The report’s author, OECD chief economist Jean-Philippe Cotis, said a US recession could not be ruled out.

Figures issued on Wednesday showed the extent of the decline in the US housing market. Demand for housing fell to a six-year low as lending conditions tightened. While the expectation had been for a 2 percent drop in home sales, the decline was actually 12.2 percent, according to the National Association of Realtors.

Merrill Lynch chief economist David Rosenberg said: “There is absolutely no question the housing sector is going from bad to worse. Even with the deterioration in home prices, we can see demand continuing to fall.”

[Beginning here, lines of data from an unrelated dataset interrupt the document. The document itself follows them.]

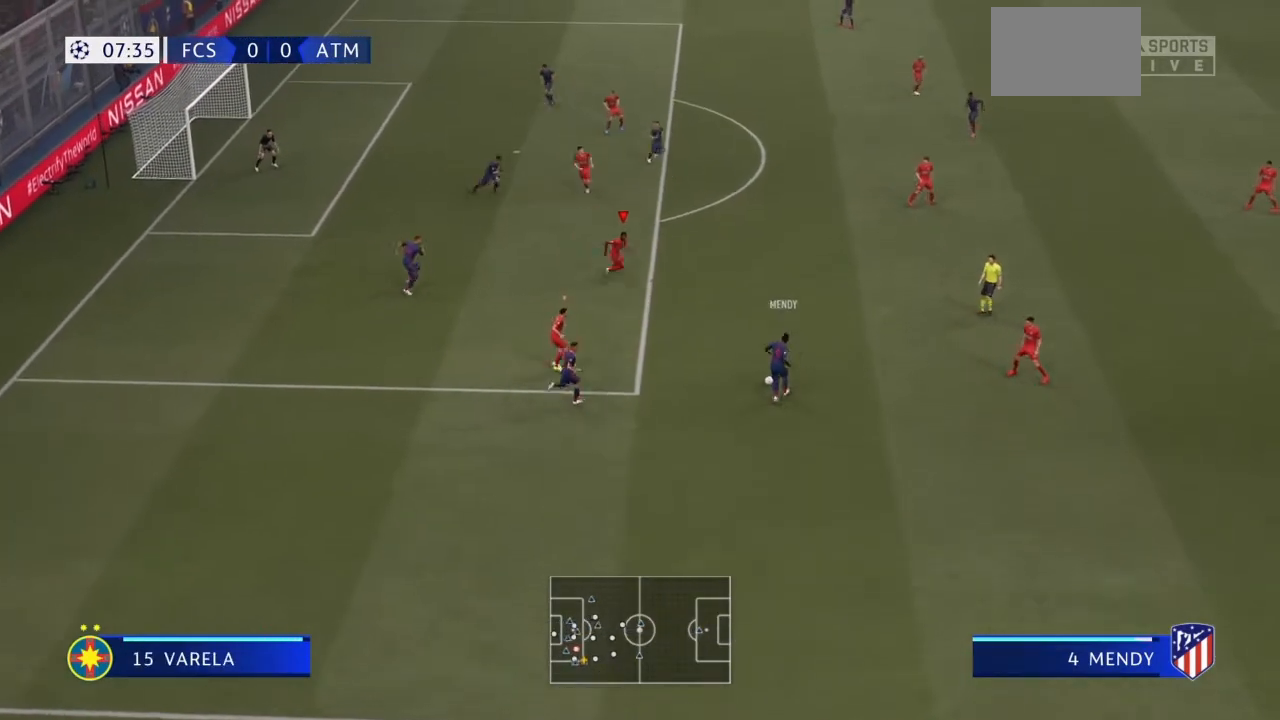
{"buttons": [], "left_stick": "down", "right_stick": "center", "events": [[234, "left_stick", "down-right"], [400, "left_stick", "down"]]}
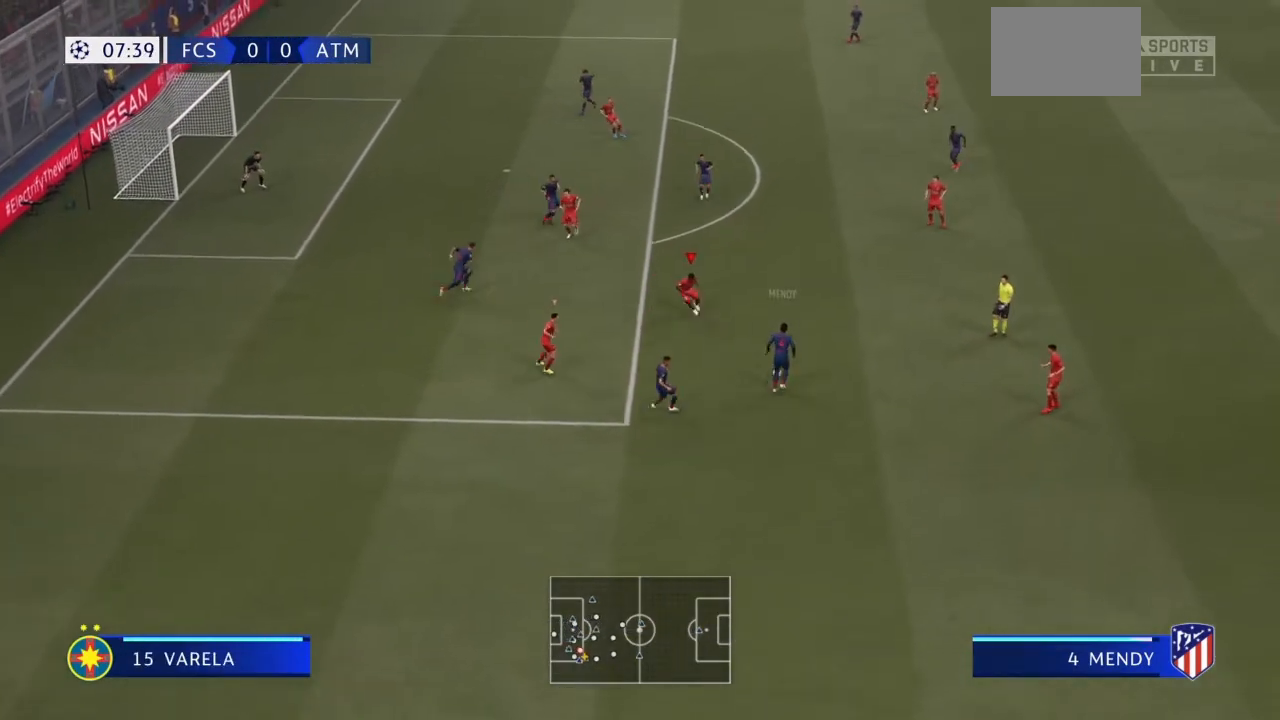
{"buttons": [], "left_stick": "right", "right_stick": "center", "events": [[101, "CIRCLE", "down"], [334, "CIRCLE", "up"], [334, "left_stick", "right"]]}
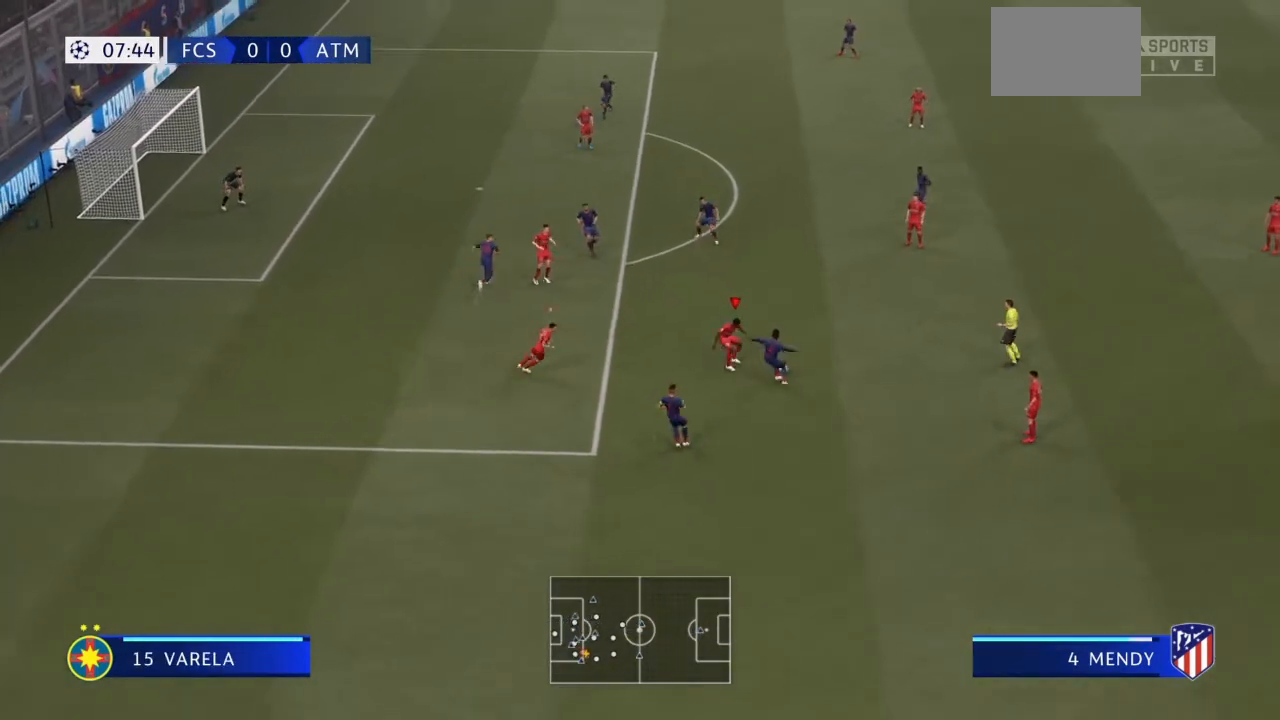
{"buttons": [], "left_stick": "up-right", "right_stick": "center", "events": [[234, "left_stick", "up-right"]]}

And the decline is set to continue in the coming months. Figures issued by the Mortgage Bankers Association for the second quarter of the year—that is, before the latest tightening of credit—show that a record number of homes entered the foreclosure process.

In the case of subprime adjustable-rate mortgages, 18 states reported that at least 19 percent of these loans were “delinquent.” In Mississippi and West Virginia, the figure was more than 26 percent. Second quarter foreclosures were 44 percent higher than the corresponding period in 2006.

In another report released on Wednesday, the United Nations Conference on Trade and Development said world growth would slow to 3.4 percent this year from 4 percent last year. It warned of the possibility that an “outright contraction” in American house prices could lead to cutbacks in consumer demand, impacting on exports from developing countries.

An indication of the growing sense of crisis in the credit markets was provided by a report and a letter that appeared in the Financial Times this week. On Wednesday, the paper reported remarks by Hans Jörg Rudloff, chairman of Barclays Capital, who said financial markets had suffered a “heart attack” and now faced a critical period of convalescence. The next four to six weeks would be crucial as investors tried to establish price levels for asset-backed debts.

“This is the big question: are we capable to establishing a new price level for these assets? If we stay stuck, the patient is going to die,” he told a meeting of Russian business executives in Moscow.

The following day the Financial Times published a letter from Paul Mortimer-Lee, the global head of market economics at BNP Paribas, a leading private bank. Expanding on the “heart attack” analogy, he said the situation was serious but the central banks had so far confined their activity to dispensing aspirin when a defibrillator was needed. More serious treatment was being withheld on the grounds of “moral hazard”—the claim that major intervention provided an underpinning to bad investment. This was equivalent to denying treatment to the heart attack victim on the grounds that he should have improved his diet and exercised more.

According to Mortimer-Lee, the liquidity injections organised by central banks had failed and a credit crunch was coming.

“When the patient is in seizure and the extremities are starting to turn blue it is not the time to worry about the patient’s longer-term dietary plans or about undesirable side-effects of the current treatment. Yet I fear this is what central banks will do. The next set of steps had better be convincing and decisive, otherwise a much wider financial implosion and economic recession will become very likely.”